═══ DATASET RECORDS
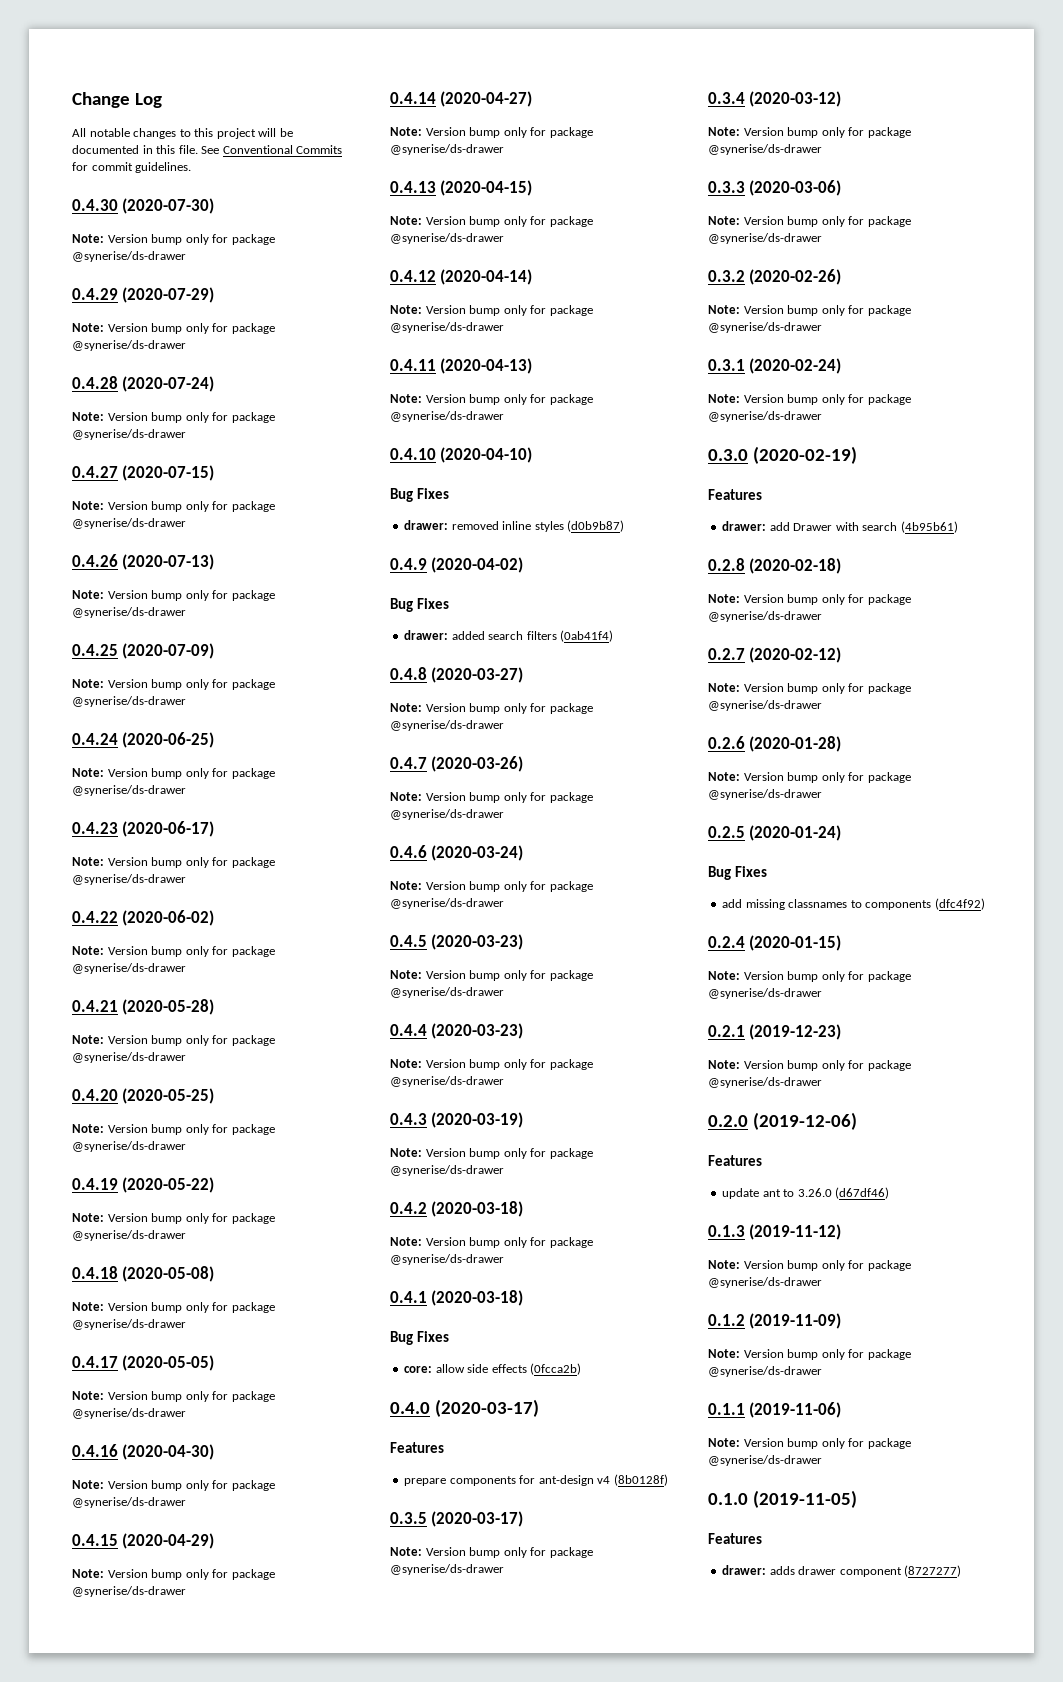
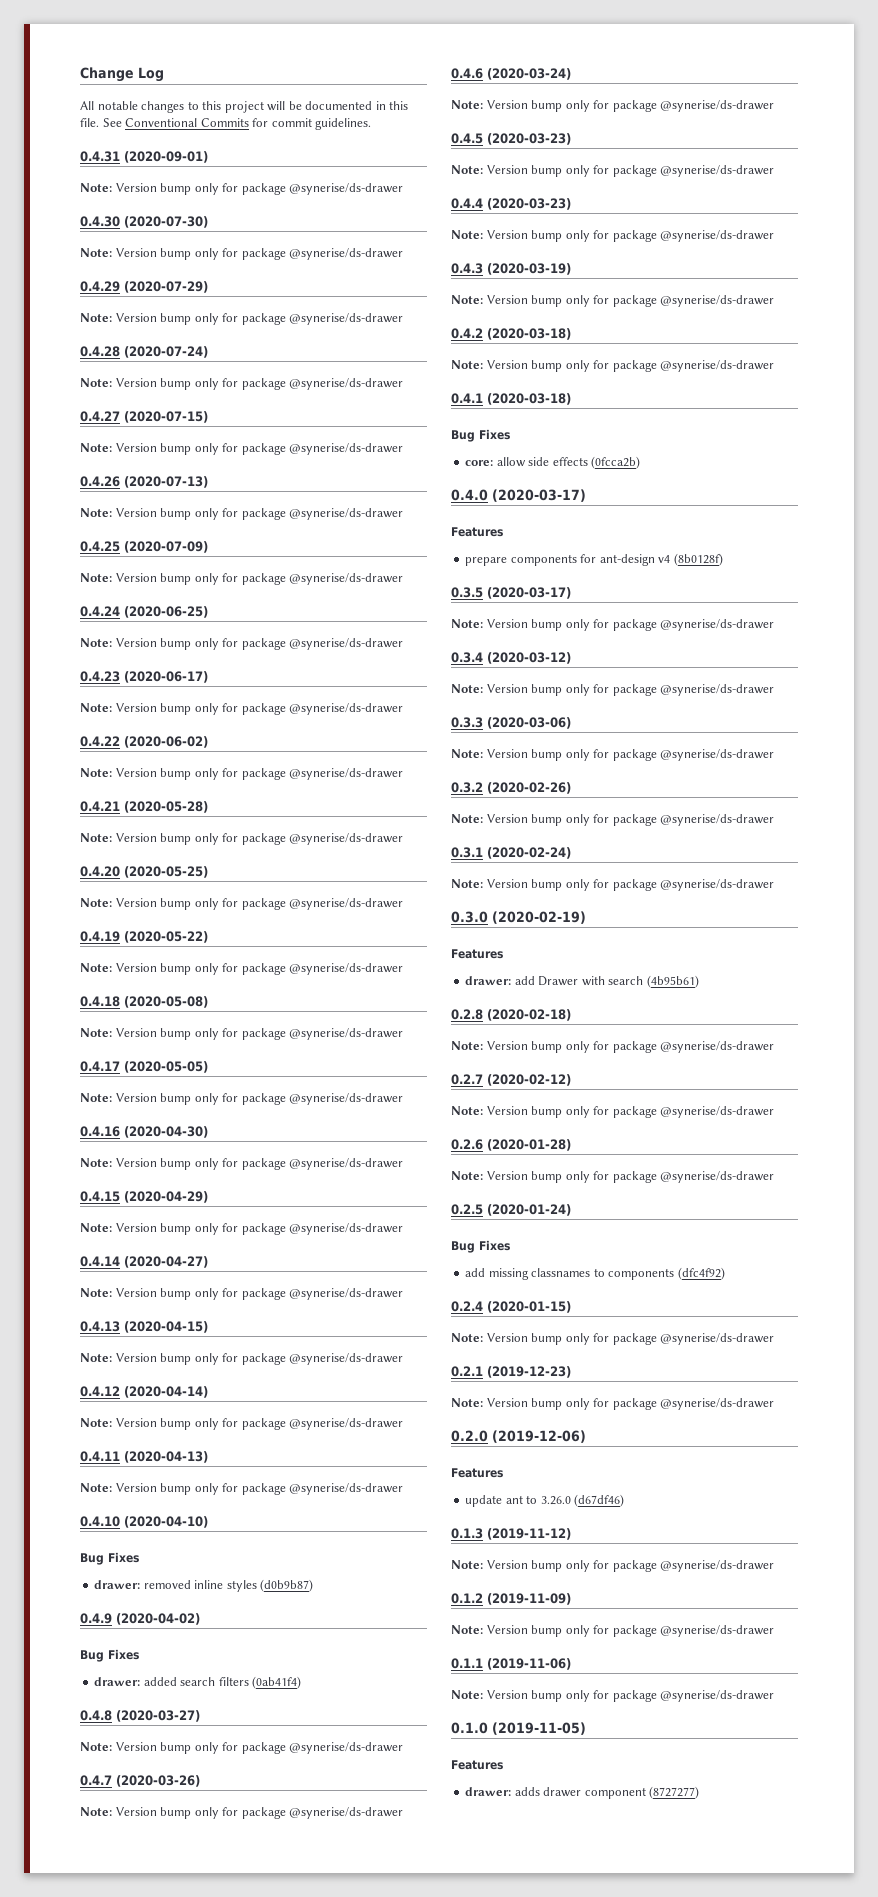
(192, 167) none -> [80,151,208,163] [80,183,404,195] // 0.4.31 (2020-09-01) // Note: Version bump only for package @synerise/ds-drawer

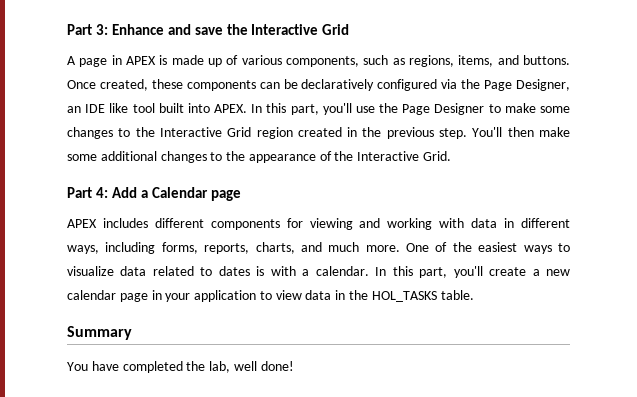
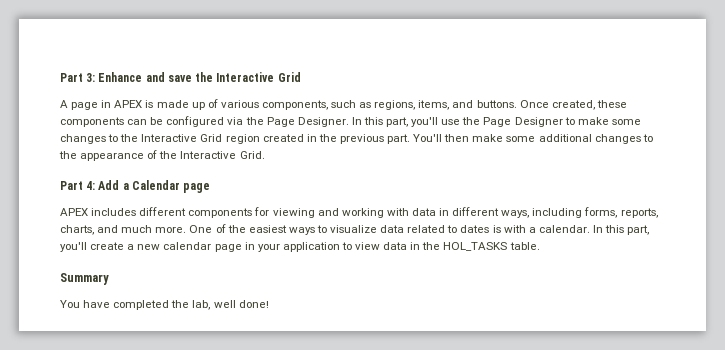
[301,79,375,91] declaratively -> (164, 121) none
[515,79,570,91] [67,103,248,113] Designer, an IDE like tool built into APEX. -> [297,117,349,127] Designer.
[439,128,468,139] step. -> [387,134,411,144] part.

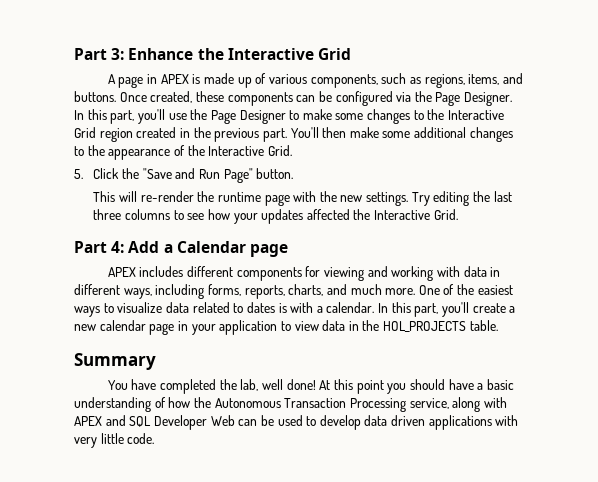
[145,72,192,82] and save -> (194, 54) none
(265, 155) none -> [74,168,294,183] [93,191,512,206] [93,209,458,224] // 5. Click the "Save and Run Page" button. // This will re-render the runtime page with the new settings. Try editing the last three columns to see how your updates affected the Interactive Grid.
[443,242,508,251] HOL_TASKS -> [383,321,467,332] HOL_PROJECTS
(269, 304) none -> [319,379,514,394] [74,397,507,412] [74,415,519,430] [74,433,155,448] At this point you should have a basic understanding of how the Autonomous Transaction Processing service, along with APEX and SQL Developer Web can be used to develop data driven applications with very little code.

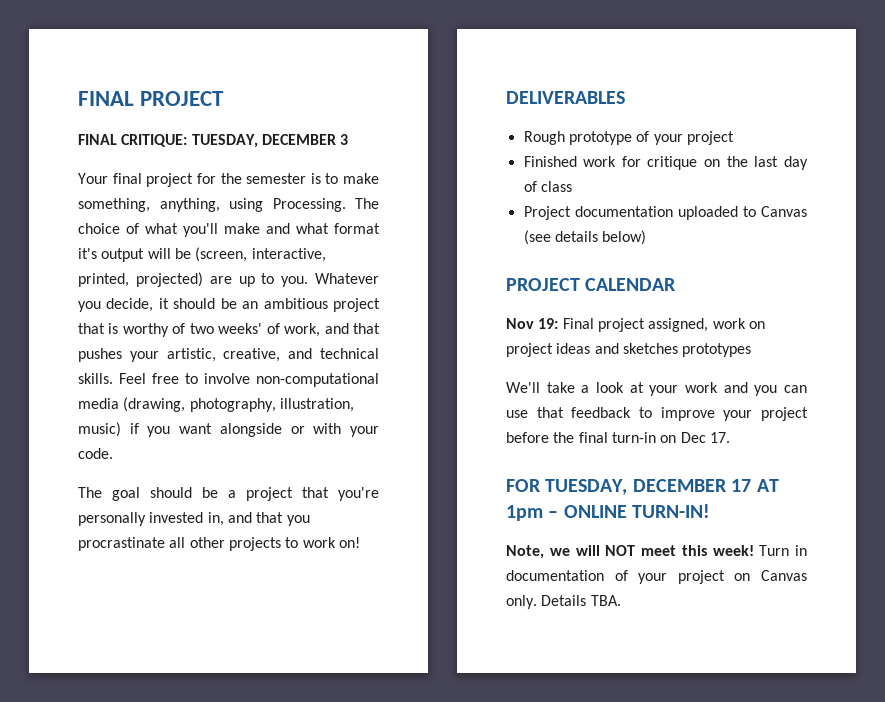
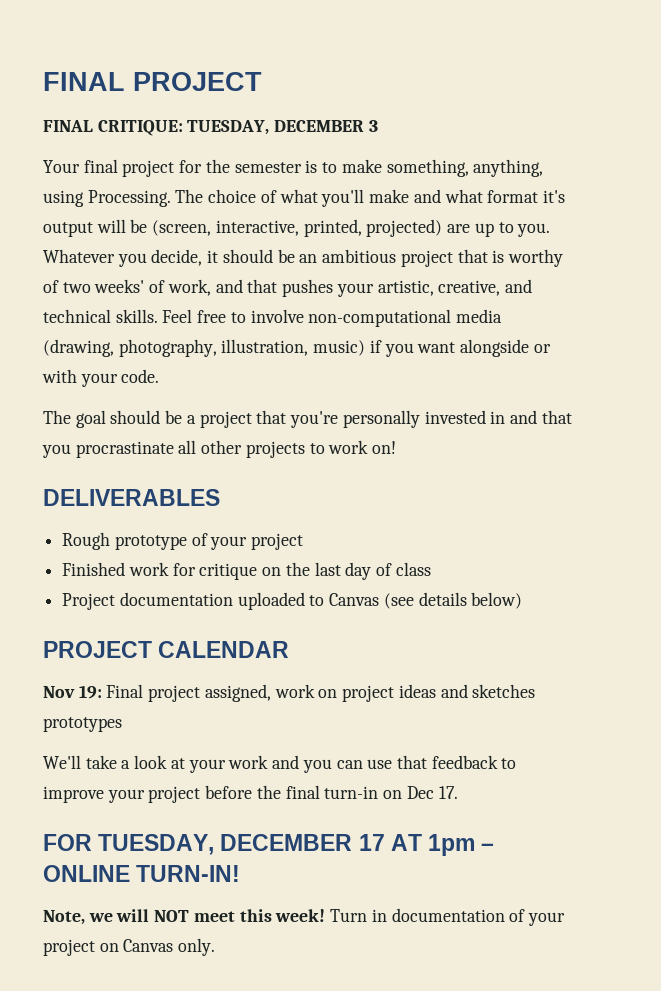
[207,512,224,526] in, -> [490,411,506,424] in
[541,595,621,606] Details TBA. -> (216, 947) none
══════
#### THE TASK:
Copy out every entry above exactly. Leave the pictures out.

#### TASK ANSWER:
(192, 167) none -> [80,151,208,163] [80,183,404,195] // 0.4.31 (2020-09-01) // Note: Version bump only for package @synerise/ds-drawer

[301,79,375,91] declaratively -> (164, 121) none
[515,79,570,91] [67,103,248,113] Designer, an IDE like tool built into APEX. -> [297,117,349,127] Designer.
[439,128,468,139] step. -> [387,134,411,144] part.

[145,72,192,82] and save -> (194, 54) none
(265, 155) none -> [74,168,294,183] [93,191,512,206] [93,209,458,224] // 5. Click the "Save and Run Page" button. // This will re-render the runtime page with the new settings. Try editing the last three columns to see how your updates affected the Interactive Grid.
[443,242,508,251] HOL_TASKS -> [383,321,467,332] HOL_PROJECTS
(269, 304) none -> [319,379,514,394] [74,397,507,412] [74,415,519,430] [74,433,155,448] At this point you should have a basic understanding of how the Autonomous Transaction Processing service, along with APEX and SQL Developer Web can be used to develop data driven applications with very little code.

[207,512,224,526] in, -> [490,411,506,424] in
[541,595,621,606] Details TBA. -> (216, 947) none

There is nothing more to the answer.